At the China-US High-Level Think Tank Dialogue in Beijing on Wednesday, the attending scholars called for expanding education exchanges, boosting genuine knowledge of one another and keeping areas of collaboration such as climate in focus.

Earlier this month in Beijing, the two heads of state agreed on the vision to build a constructive China-US relationship of strategic stability.

Kathryn Logan, director of China Climate Hub and Climate Diplomacy at the Asia Society's Policy Institute, pointed to addressing climate change and clean technologies when discussing how to help the new phase of constructive strategic stability to last long.

"Climate was once viewed as a stabilizing pillar of the relationship, with cooperation between the US and China paving the way for the Paris Agreement being adopted in 2015," she said.

The first priority is the necessity of building "a future framework that does not hold cooperation hostage to the rest of the relationship", she added.

Yu Yunquan, vice-president of the China International Communications Group, said the China-US summit "charted the course for the relationship in the upcoming three years and beyond".

"There has been consensus between the two sides on being constructive … And as we seek strategic stability, we make sure that the ups and downs in the relations are generally under control," he said.

Yu said the near future "marks a great period of opportunity for dialogues between policy experts and people-to-people exchanges between China and the US", and there are more discussions to be held by agencies such as his group and the Carter Center.

Sharing knowledge

Carla Freeman, senior lecturer for international affairs and director of the Foreign Policy Institute at Johns Hopkins University's School of Advanced International Studies, said, "We could focus on giving (US) teachers more experience and time in China so that they could share more knowledge and understanding of China with their own students."

"I hope we will continue dialogues between our leaders … and try to get education exchange moved up on the agenda for discussions between the two countries," she said.

She warned that "the dearth of China knowledge is becoming increasingly apparent in the US and the policy community in Washington is taking note".

Neysun Mahboubi, director of the Penn Project on the Future of US-China Relations at the University of Pennsylvania, said, "When we talk about enhancing mutual understanding, it really should be rooted in enhancing genuine knowledge."

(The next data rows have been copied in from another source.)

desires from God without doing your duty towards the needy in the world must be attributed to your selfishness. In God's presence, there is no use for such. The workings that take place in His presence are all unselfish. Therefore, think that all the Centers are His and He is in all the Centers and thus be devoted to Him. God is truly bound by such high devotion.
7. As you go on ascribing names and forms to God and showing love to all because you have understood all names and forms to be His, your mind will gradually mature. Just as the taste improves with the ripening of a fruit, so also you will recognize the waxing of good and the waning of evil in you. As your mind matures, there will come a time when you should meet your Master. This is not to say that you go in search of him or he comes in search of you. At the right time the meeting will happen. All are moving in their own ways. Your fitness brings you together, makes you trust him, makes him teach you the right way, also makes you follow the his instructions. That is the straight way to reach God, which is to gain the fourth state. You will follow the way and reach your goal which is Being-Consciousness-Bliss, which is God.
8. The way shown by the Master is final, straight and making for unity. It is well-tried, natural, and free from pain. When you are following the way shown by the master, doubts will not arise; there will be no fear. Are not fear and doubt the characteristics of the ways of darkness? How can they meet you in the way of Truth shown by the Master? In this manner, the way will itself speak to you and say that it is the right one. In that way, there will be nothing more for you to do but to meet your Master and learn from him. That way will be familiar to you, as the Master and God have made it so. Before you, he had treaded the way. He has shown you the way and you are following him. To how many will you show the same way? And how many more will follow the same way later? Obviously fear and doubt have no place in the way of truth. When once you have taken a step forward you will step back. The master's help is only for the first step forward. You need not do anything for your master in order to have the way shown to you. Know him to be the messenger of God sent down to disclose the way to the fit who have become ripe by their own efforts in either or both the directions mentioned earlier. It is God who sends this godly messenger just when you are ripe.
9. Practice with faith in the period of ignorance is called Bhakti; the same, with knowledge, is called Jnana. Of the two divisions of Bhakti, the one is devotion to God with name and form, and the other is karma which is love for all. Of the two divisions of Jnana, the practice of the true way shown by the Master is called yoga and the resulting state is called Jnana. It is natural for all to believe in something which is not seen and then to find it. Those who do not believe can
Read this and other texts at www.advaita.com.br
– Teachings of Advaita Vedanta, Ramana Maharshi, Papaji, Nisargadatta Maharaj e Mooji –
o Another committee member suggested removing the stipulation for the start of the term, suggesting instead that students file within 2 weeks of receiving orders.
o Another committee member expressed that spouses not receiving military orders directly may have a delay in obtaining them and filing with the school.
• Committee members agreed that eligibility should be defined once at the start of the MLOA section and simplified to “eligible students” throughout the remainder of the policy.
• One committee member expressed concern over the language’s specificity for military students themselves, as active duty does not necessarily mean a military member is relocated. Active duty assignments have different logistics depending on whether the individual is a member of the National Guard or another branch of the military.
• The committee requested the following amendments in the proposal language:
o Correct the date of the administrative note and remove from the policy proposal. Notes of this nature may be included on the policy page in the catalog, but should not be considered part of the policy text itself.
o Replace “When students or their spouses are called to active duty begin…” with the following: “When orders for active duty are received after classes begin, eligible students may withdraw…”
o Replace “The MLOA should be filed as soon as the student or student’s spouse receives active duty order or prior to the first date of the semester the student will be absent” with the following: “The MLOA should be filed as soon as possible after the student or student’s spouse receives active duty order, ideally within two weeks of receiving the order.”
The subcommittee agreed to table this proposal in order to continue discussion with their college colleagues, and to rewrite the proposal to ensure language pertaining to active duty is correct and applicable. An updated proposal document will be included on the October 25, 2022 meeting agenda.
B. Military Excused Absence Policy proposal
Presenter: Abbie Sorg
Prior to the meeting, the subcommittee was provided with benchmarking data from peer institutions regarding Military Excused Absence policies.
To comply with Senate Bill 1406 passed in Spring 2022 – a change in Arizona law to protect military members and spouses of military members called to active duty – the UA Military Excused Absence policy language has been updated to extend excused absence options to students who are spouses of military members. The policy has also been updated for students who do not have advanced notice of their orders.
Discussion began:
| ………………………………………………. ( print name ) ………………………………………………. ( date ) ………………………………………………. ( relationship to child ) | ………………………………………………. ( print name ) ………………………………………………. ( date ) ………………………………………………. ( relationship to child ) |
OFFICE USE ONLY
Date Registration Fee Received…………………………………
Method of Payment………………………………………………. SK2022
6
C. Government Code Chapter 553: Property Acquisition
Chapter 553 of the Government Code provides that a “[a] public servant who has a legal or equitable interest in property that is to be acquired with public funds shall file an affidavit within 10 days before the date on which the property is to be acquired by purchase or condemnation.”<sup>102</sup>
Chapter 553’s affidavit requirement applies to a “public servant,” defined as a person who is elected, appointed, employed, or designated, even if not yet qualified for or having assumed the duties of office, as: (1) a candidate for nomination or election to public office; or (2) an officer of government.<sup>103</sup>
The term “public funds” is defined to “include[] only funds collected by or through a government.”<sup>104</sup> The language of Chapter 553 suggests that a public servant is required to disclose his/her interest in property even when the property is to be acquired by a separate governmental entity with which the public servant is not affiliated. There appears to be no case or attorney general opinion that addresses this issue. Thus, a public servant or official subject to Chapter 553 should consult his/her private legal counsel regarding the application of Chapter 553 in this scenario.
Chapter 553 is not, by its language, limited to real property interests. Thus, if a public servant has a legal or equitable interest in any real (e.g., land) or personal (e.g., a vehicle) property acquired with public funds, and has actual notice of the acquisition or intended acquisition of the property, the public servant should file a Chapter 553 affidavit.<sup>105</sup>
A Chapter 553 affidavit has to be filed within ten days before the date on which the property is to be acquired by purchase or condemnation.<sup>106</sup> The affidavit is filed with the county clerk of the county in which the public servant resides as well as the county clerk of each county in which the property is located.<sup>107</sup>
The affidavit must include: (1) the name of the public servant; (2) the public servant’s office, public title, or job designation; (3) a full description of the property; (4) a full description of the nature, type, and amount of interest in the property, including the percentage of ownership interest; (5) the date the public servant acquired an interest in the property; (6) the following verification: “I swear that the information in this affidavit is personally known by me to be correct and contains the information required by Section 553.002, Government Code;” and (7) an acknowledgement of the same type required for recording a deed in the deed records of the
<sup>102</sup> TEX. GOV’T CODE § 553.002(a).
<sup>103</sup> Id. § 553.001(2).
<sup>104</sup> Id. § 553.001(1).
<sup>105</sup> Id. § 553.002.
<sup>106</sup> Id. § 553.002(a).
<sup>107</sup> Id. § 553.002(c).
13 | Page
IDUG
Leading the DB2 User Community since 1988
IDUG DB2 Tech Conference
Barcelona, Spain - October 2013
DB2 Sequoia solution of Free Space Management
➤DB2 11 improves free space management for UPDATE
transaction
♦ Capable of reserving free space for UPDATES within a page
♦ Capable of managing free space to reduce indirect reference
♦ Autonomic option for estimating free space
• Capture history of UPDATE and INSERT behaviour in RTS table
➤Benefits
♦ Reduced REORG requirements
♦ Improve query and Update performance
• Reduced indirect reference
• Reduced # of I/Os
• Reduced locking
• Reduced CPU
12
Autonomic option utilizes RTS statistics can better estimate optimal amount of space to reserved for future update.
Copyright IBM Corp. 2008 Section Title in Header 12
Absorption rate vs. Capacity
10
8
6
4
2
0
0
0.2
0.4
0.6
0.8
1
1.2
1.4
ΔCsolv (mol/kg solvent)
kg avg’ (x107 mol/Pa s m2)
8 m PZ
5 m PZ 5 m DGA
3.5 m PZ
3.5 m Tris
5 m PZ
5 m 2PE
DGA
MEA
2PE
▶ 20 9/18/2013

"It has to be real knowledge about the other side, and I think that idea is one that we can't lose sight of," he added.

Ren Hongsheng, professor and associate dean of the School of Political Science and Public Administration at the China University of Political Science and Law, said there is a "deficit of misunderstanding" between the two countries.

Ren said it is highly necessary to further carry out China's initiative of inviting 50,000 young US students to China for exchange and study programs in a five-year span.

"It is crucial to establish some regular projects or institutional arrangements (for educational exchanges), and this helps form key networks which are essential for solving certain problems and enabling consistent mutual understanding," he said.